● **EXPLORE THE MATERIAL**
1. Name every player that the text about the Mets and Cardinals lists as a potential free-agent outfielder.
2. Write out the lines of the records as a JSON list of strings, one string per line and blank lines omitted, starting at the line that contains "Thou madest him" and ending at the line that contains "When mine enemies".

[[ TEXT SHOWN open ]]

Whatever the Mets do with him, they should pick one role and stick with it, something they failed to do under Omar Minaya and Jerry Manuel.
The Cardinals believe strongly in building up the middle, which is why they chose to keep Yadier Molina and say goodbye to Pujols. One might have though Pujols would stay after the Cardinals won the World Series after the 2011 season.
The Mets are attempting to do the same with Travis d’Arnaud, who is a long way of becoming another Molina – any of them.
St. Louis has a reputation of being a small market team, but it has a big market swagger in that it has won more World Series than any franchise other than the Yankees.
The Cardinals signed slugger Matt Holliday, which was a gesture to Pujols of their intent to keep him and protect him in the lineup.
The Cardinals built with prospects – a reflection of a strong scouting system and minor league system – with first baseman Allen Craig, who could be activated for the World Series; second baseman Matt Carpenter; third baseman David Freese; and outfielder Jon Jay.
This enabled them to add what they needed from the outside, notably right fielder Beltran and shortstop Rafael Furcal.
The difference between the Mets and Cardinals isn’t so much in philosophy as it is in talent. The Mets are hoping Ike Davis or Lucas Duda could be as productive as Craig. Life would be simpler for the Mets if that occurred.
Offensively, the Mets don’t have a Holliday, and there are no similar players currently in the projected free-agent market.
Boston’s Jacoby Ellsbury is a proven outfielder, and could thrive in spacious Citi Field. Red flags are his health, potential salary and the reputation of production of Red Sox players after they leave Fenway Park. He also doesn’t have Holliday’s power.
Potential free-agent outfielders include Beltran, Shin-Soo Choo, Nelson Cruz, Curtis Granderson and Nate McLouth.
McLouth could come the cheapest; Granderson strikes out a lot and his power numbers must be carefully examined because of Yankee Stadium and the protection (outside of last year) he had in the lineup; Choo could be a one-year wonder and is a risk for a multi-year deal; and Cruz has the PED flag,
None, outside of Beltran, offer the stability of Holliday. If Beltran doesn’t stay in St. Louis, the Mets would have to consider his age and salary demands (he’ll want at least two years).
The Cardinals are an ideal blue print for any franchise and the Mets would do themselves good if they build that way.

[[ TEXT SHOWN closed ]]
[[ MATERIAL PROVIDED open ]]

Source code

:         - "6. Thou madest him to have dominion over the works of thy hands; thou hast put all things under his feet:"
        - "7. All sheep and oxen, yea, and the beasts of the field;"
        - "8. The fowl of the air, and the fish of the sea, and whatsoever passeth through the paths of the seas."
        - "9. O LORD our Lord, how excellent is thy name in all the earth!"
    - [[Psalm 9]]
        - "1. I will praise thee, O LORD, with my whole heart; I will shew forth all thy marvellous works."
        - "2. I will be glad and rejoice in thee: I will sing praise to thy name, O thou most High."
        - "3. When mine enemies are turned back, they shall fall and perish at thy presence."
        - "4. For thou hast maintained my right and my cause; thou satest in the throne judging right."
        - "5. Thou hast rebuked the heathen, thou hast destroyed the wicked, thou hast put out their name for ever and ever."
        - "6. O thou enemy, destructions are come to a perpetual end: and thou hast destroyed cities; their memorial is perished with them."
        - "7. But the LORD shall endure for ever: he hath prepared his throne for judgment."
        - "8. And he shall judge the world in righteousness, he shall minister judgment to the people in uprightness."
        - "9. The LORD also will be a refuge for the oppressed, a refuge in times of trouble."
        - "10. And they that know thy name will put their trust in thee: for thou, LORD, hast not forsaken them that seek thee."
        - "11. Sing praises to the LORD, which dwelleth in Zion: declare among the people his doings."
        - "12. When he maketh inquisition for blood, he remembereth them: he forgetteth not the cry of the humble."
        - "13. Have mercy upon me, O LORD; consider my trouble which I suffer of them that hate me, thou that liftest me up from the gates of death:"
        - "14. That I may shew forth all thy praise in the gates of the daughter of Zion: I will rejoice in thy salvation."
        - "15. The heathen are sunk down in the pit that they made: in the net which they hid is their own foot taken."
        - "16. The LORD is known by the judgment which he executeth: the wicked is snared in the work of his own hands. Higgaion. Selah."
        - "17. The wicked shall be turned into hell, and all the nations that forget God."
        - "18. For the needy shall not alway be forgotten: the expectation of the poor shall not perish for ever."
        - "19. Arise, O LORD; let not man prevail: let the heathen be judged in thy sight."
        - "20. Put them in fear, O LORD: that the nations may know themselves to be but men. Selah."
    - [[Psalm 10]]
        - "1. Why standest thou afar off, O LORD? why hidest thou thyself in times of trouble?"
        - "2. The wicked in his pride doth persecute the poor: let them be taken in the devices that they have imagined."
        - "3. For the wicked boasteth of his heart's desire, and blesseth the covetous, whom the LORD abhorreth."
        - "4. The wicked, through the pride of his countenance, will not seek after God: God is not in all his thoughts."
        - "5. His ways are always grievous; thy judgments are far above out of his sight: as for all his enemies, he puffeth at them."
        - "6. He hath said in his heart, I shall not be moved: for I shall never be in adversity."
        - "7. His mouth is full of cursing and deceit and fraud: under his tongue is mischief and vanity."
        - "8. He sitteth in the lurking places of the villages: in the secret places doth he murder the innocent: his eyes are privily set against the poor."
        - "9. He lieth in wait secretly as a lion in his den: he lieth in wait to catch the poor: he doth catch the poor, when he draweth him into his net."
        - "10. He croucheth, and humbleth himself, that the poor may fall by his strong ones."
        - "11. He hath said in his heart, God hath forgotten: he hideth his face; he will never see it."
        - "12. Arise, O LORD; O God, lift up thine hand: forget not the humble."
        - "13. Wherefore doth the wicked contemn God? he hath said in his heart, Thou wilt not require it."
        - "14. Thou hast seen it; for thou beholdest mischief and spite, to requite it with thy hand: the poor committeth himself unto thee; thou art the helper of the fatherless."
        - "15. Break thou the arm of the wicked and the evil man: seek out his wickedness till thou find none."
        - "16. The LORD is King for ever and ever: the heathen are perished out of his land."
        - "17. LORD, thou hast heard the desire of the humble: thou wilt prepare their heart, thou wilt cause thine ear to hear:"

[[ MATERIAL PROVIDED closed ]]

● **SOLUTION LIST**
1. Beltran, Shin-Soo Choo, Nelson Cruz, Curtis Granderson, Nate McLouth

2.
[
  ":         - \"6. Thou madest him to have dominion over the works of thy hands; thou hast put all things under his feet:\"",
  "        - \"7. All sheep and oxen, yea, and the beasts of the field;\"",
  "        - \"8. The fowl of the air, and the fish of the sea, and whatsoever passeth through the paths of the seas.\"",
  "        - \"9. O LORD our Lord, how excellent is thy name in all the earth!\"",
  "    - [[Psalm 9]]",
  "        - \"1. I will praise thee, O LORD, with my whole heart; I will shew forth all thy marvellous works.\"",
  "        - \"2. I will be glad and rejoice in thee: I will sing praise to thy name, O thou most High.\"",
  "        - \"3. When mine enemies are turned back, they shall fall and perish at thy presence.\""
]